卷积神经网络入门案例完整版，轻松实现花朵分类（附代码）-技术圈

编者荐语

文章介绍卷积神经网络的入门案例，通过搭建卷积神经网络模型，并使用TF的花朵数据集（包含5类，即：“雏菊”，“蒲公英”，“玫瑰”，“向日葵”，“郁金香”，共 3670 张彩色图片）进行训练，用来对图像中的花朵进行分类。

转载自 | AI 科技大本营

作者 | 黎国溥

前言

本篇文章主要的意义是带大家熟悉卷积神经网络的开发流程，包括数据集处理、搭建模型、训练模型、使用模型等；更重要的是解在训练模型时遇到“过拟合”，如何解决这个问题，从而得到“泛化”更好的模型。

思路流程

导入数据集
探索集数据，并进行数据预处理
构建模型（搭建神经网络结构、编译模型）
训练模型（把数据输入模型、评估准确性、作出预测、验证预测）
使用训练好的模型
优化模型、重新构建模型、训练模型、使用模型

导入数据集
探索集数据，并进行数据预处理
构建模型
训练模型
使用模型
优化模型、重新构建模型、训练模型、使用模型（过拟合、数据增强、正则化、重新编译和训练模型、预测新数据）

导入数据集

使用到TF的花朵数据集，它包含5类，即：“雏菊”，“蒲公英”，“玫瑰”，“向日葵”，“郁金香”；共 3670 张彩色图片；数据集包含5个子目录，每个子目录种存放一个类别的花朵图片。

# 下载数据集
import pathlib
dataset_url = "https://storage.googleapis.com/download.tensorflow.org/example_images/flower_photos.tgz"
data_dir = tf.keras.utils.get_file('flower_photos', origin=dataset_url, untar=True)
data_dir = pathlib.Path(data_dir)

# 查看数据集图片的总数量
image_count = len(list(data_dir.glob('*/*.jpg')))
print(image_count)

探索集数据，并进行数据预处理

查看一张郁金香的图片：

# 查看郁金香tulips目录下的第1张图片；
tulips = list(data_dir.glob('tulips/*'))
PIL.Image.open(str(tulips[0]))

加载数据集的图片，使用keras.preprocessing从磁盘上加载这些图像。

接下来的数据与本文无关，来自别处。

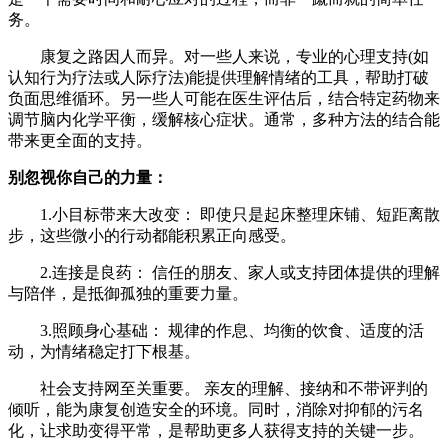
务。
康复之路因人而异。对一些人来说，专业的心理支持(如
认知行为疗法或人际疗法)能提供理解情绪的工具，帮助打破
负面思维循环。另一些人可能在医生评估后，结合特定药物来
调节脑内化学平衡，缓解核心症状。通常，多种方法的结合能
带来更全面的支持。
​​别忽视你自己的力量：​​
1.​​小目标带来大改变：​​ 即使只是起床整理床铺、短距离散
步，这些微小的行动都能积累正向感受。
2.​​连接是良药：​​ 信任的朋友、家人或支持团体提供的理解
与陪伴，是抵御孤独的重要力量。
3.​​照顾身心基础：​​ 规律的作息、均衡的饮食、适度的活
动，为情绪稳定打下根基。
​​社会支持网至关重要。​​ 亲友的理解、接纳和不带评判的
倾听，能为康复创造安全的环境。同时，消除对抑郁的污名
化，让求助变得平常，是帮助更多人获得支持的关键一步。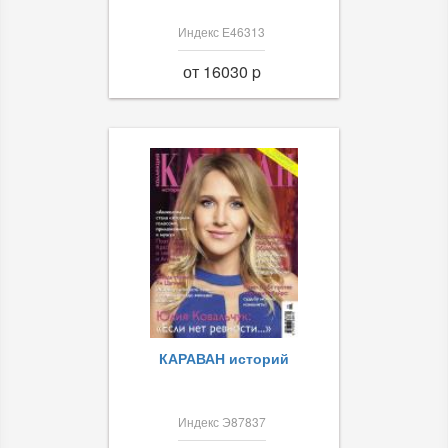
Индекс Е46313
от 16030 p
КАРАВАН историй
Индекс Э87837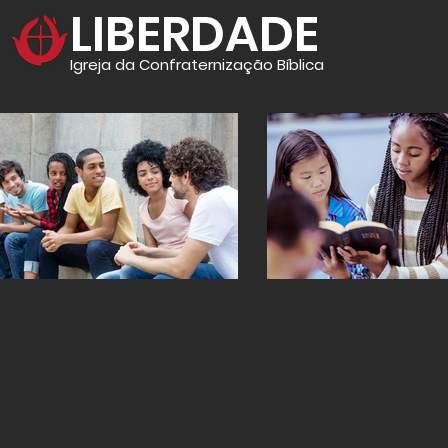
LIBERDADE
Igreja da Confraternização Bíblica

# 定义加载图片的一些参数，包括：批量大小、图像高度、图像宽度
batch_size = 32
img_height = 180
img_width = 180

# 将80％的图像用于训练
train_ds = tf.keras.preprocessing.image_dataset_from_directory(
  data_dir,
  validation_split=0.2,
  subset="training",
  seed=123,
  image_size=(img_height, img_width),
  batch_size=batch_size)

# 将20％的图像用于验证
val_ds = tf.keras.preprocessing.image_dataset_from_directory(
  data_dir,
  validation_split=0.2,
  subset="validation",
  seed=123,
  image_size=(img_height, img_width),
  batch_size=batch_size)

# 打印数据集中花朵的类别名称，字母顺序对应于目录名称
class_names = train_ds.class_names
print(class_names)

查看一下训练数据集中的9张图像

# 查看一下训练数据集中的9张图像
import matplotlib.pyplot as plt

plt.figure(figsize=(10, 10))
for images, labels in train_ds.take(1):
  for i in range(9):
    ax = plt.subplot(3, 3, i + 1)
    plt.imshow(images[i].numpy().astype("uint8"))
    plt.title(class_names[labels[i]])
    plt.axis("off")

图像形状

传递这些数据集来训练模型model.fit，可以手动遍历数据集并检索成批图像：

for image_batch, labels_batch in train_ds:
  print(image_batch.shape)
  print(labels_batch.shape)
  break

能看到输出：(32, 180, 180, 3) (32,)

image_batch是图片形状的张量(32, 180, 180, 3)。32是指批量大小；180，180分别表示图像的高度、宽度，3是颜色通道RGB。32张图片组成一个批次。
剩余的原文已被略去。